* About this exercise
When the line containing "The consultant is" is reached, include it and end there; set down verbatim every line before it, starting at the top of the records.

--*--

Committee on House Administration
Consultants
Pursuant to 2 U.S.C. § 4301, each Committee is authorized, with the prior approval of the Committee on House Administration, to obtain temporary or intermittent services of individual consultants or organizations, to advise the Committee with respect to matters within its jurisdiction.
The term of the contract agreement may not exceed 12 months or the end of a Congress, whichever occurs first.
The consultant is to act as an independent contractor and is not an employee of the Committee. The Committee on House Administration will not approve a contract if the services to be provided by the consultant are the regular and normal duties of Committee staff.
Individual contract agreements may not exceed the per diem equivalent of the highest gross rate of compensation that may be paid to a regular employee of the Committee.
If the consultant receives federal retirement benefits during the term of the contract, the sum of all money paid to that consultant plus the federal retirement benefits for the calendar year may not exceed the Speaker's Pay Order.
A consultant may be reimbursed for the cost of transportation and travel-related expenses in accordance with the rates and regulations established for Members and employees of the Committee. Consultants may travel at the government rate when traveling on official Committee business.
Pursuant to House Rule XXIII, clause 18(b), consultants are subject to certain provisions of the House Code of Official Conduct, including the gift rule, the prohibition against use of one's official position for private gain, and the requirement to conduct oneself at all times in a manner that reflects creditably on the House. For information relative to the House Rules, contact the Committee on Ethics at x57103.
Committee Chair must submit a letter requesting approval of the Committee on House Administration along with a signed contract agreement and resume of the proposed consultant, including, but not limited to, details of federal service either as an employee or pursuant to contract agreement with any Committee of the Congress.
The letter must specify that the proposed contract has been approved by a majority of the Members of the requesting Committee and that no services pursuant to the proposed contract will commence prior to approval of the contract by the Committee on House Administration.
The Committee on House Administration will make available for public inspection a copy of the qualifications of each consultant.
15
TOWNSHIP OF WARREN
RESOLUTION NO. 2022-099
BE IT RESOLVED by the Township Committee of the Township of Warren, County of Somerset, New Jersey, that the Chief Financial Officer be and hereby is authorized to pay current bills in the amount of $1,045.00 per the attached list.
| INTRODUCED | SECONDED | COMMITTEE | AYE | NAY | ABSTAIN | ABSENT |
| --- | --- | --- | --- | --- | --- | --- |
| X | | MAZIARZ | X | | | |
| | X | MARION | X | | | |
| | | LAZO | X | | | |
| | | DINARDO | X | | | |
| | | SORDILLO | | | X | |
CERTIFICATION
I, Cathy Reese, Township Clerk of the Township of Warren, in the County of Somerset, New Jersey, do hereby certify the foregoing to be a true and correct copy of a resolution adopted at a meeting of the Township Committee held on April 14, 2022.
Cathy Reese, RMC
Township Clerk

--*--

* Your response
Committee on House Administration
Consultants
Pursuant to 2 U.S.C. § 4301, each Committee is authorized, with the prior approval of the Committee on House Administration, to obtain temporary or intermittent services of individual consultants or organizations, to advise the Committee with respect to matters within its jurisdiction.
The term of the contract agreement may not exceed 12 months or the end of a Congress, whichever occurs first.
The consultant is to act as an independent contractor and is not an employee of the Committee. The Committee on House Administration will not approve a contract if the services to be provided by the consultant are the regular and normal duties of Committee staff.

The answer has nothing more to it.